Inflation. What I find both hilarious and insulting at the same time is the government’s claim that raging inflation is outside of its control and due solely to global factors, whilst simultaneously claiming that is they who have brought it under control.

Energy costs are a significant component of inflation. Restraining my cynicism for a moment on the bigger matter of net zero targets, Ofgem recently announced changes to the energy price cap from April – falling by 12.3%. This will be used for inflation forecasts, which the Bank of England forecasts at 2.1% by the middle of the year. This will give the Monetary Policy Committee some room to consider reducing interest rates, currently 5.25%, at its next meeting.

The Politics

So, falling energy prices, talk of tax cuts, inflation under control, interest rates on a downward trajectory… Anyone would think an election was coming!!

The next general election must be held no later than 28 January 2025. So contrary to reports, it may be the best part of a year. I have heard 14 November rumoured.

Budgets are always political. Budgets in election years more so.

Starmer and Sunak, as politicians, are essentially managerial technocrats. They are both wedded to what the OBR projects. Each is big on detail but small on vision. The embodiment of the tinkering of the past 16 years post financial crisis.

Pandemic money-printing has scarred us with rampant inflation and fiscal drag. As a result, borrowing is 98% of GDP (levels last seen in the early 1960s) and tax take is 36% of GDP (the highest it’s been in 75 years). The past 12 months has seen 5 years’ worth of price rises built into the voter’s cost of living. Unsurprisingly as a result, inflation is now “under control”.

The OBR projected just £10bn to £20bn of headroom for the Chancellor at the time of the Autumn Statement. This is not enough to make good on the promises he wanted to deliver. Nor is it as much as Labour would have wanted, should they win the election.

The predictable retail-offer to voters may well be “tax cuts”. But given the headroom, and the nature of the people making the decisions, I expect only more modest technocratic tinkering. The only real way to cut taxes is to significantly cut public spending and deal with the hot potatoes of productivity and workforce engagement. That takes vision and leadership, and I cannot see it happening in an election year.

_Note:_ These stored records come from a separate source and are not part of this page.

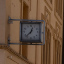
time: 12:37
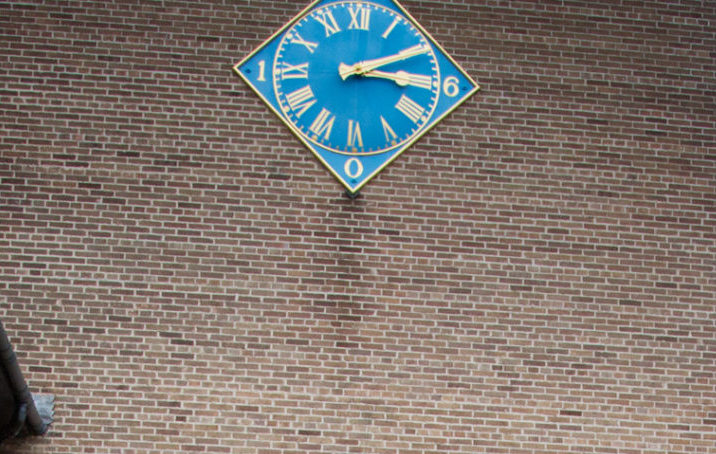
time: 3:09
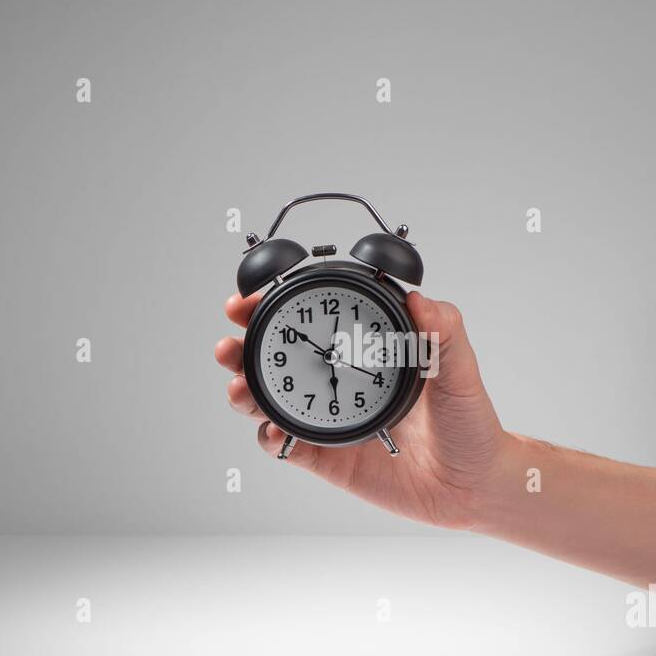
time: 5:51
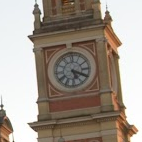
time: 5:19
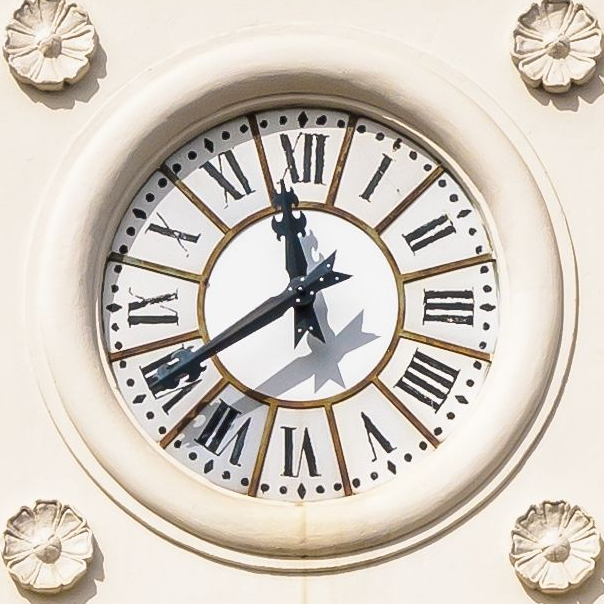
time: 11:39
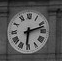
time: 6:12
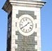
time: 1:39
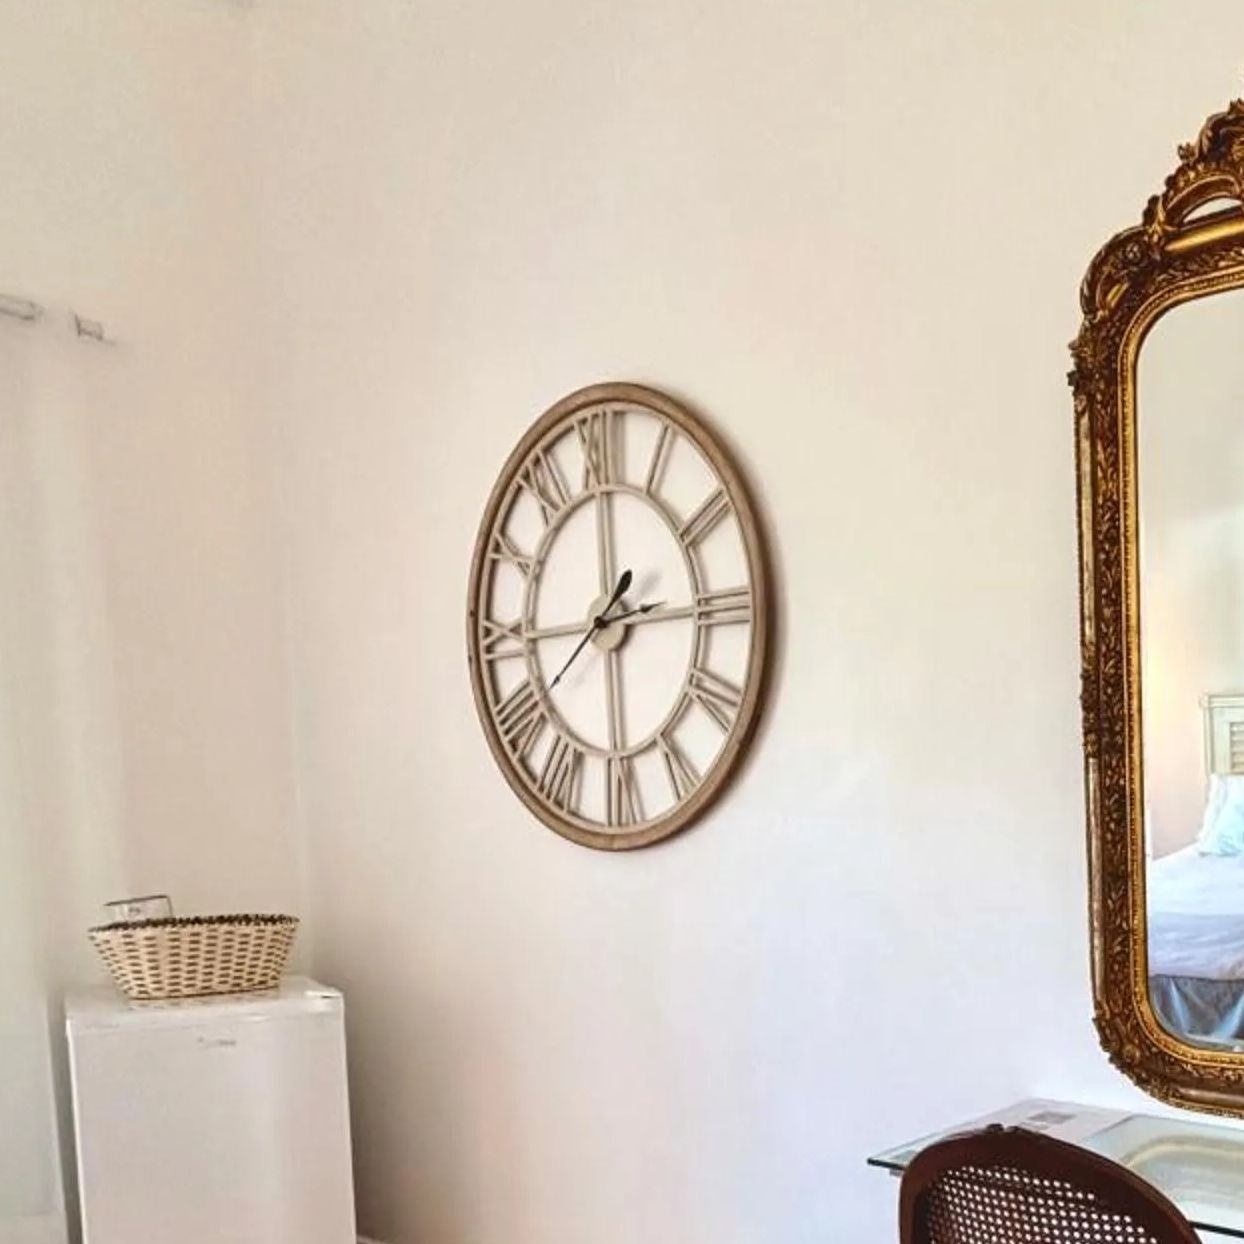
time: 1:14
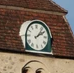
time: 2:06
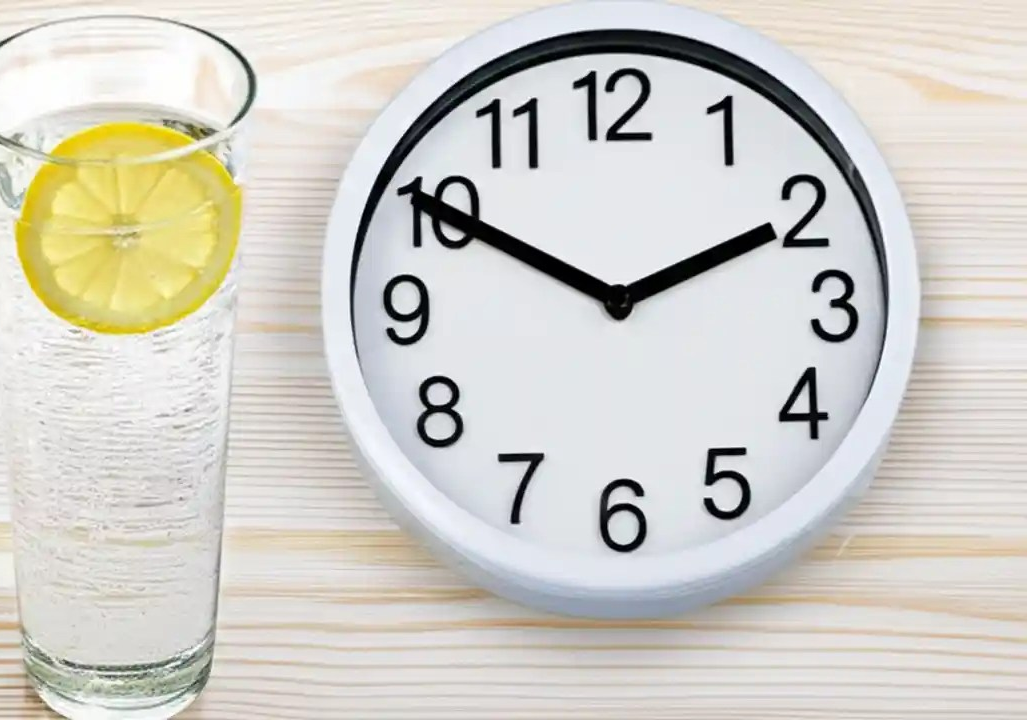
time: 1:50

There seems to me to be a very serious and very difficult to solve problem of people being workless and not looking. There seems to have been a big problem with productivity for decades. The problem of affordable housing is a cruel one to inflict on young people. Could it be that “experts” tinkering with the economy for a generation might not have helped?

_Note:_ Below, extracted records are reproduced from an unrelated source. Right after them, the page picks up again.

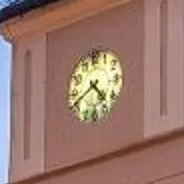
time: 4:40
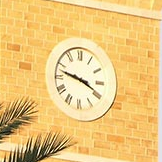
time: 3:47
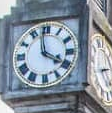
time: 3:58
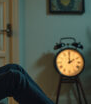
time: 2:00
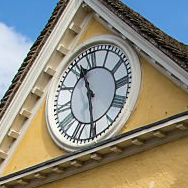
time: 11:29
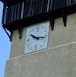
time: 10:16
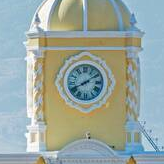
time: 8:09
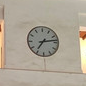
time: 7:13
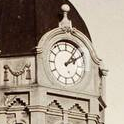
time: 2:06
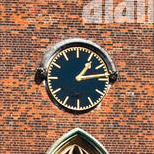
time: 1:13
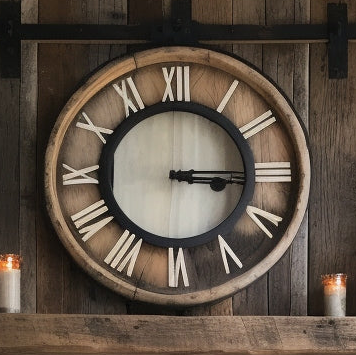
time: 3:15
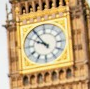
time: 9:54
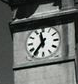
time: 11:36
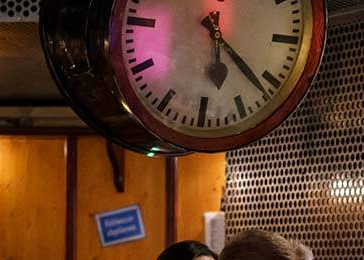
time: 5:21
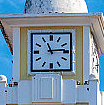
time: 11:13
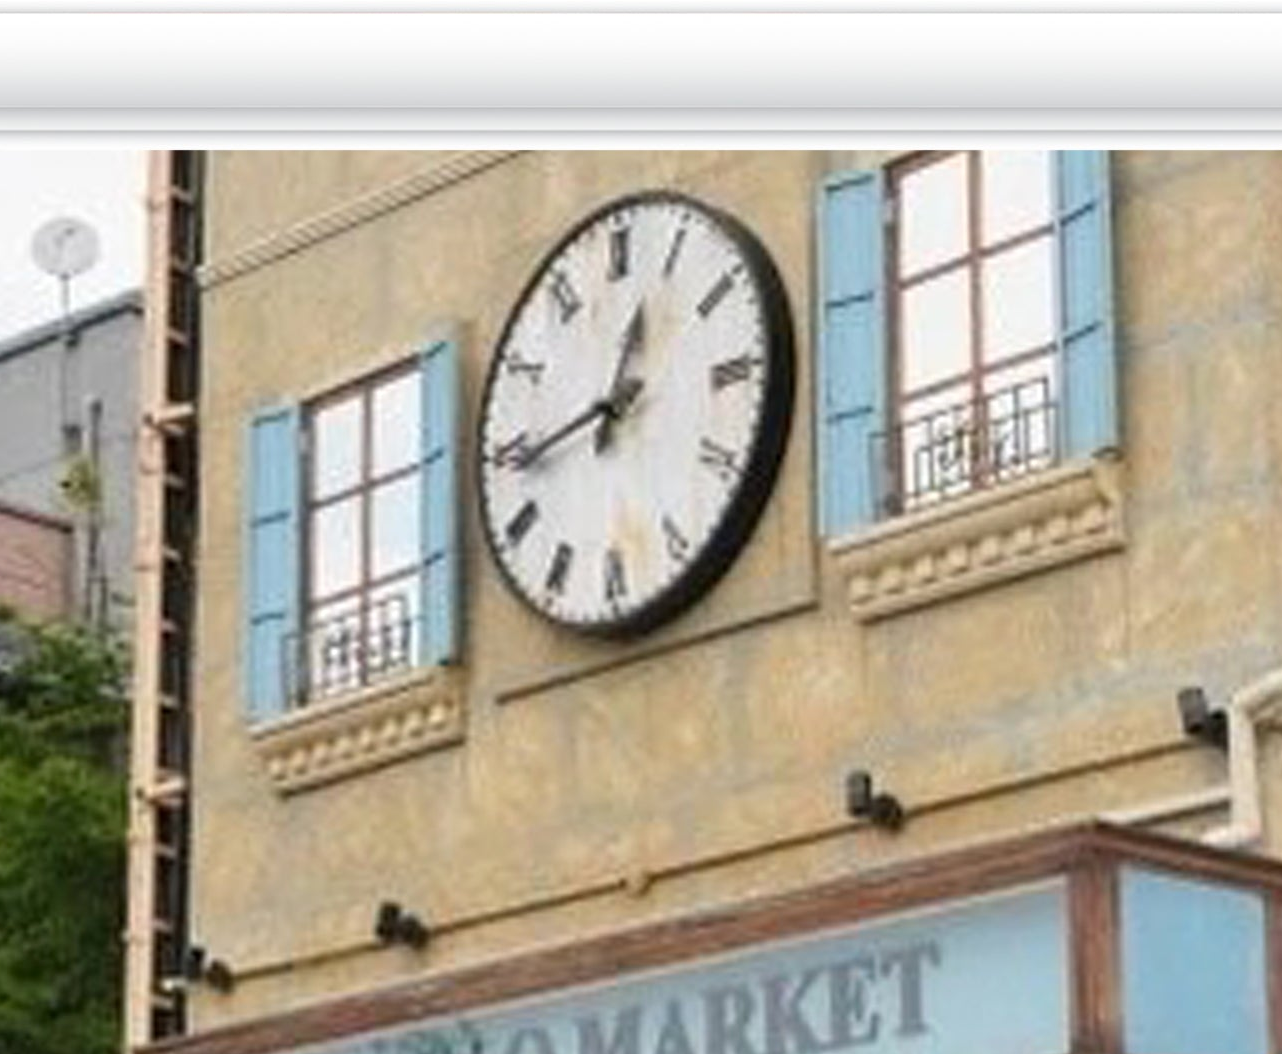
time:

But, back to the politics, according to IPSOS about 55% of the electorate are already decided as red or blue. Such muscle memory requires little cerebral activity.

So the real question is, what will be the retail offer to the 45% of voters who will decide the outcome?

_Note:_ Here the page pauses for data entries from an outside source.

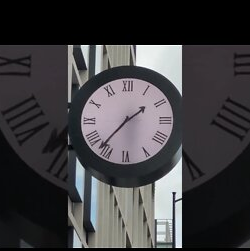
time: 1:36
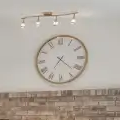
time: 7:22
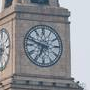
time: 6:47
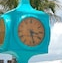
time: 3:27
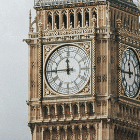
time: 11:44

It appears to be the same for both Sunak and Starmer:

“Stick with our responsible plan, don’t go back to square 1. Don’t vote for him.” (Sunak).

“We have a responsible plan, we have made hard decisions to sort our party out and have credible ideas to deal with the past 14 years of lacklustre government. Don’t vote for him.” (Starmer)

In a low growth environment, neither manager would advocate significant tax cuts at the current time as, without tough decisions being made, money would effectively have to be borrowed to fund them.

So I am betting that “responsible plan” will be Hunt’s buzz phrase on 6 March, and the ground where the electoral battle for the 45% will take place over the course of the year ahead.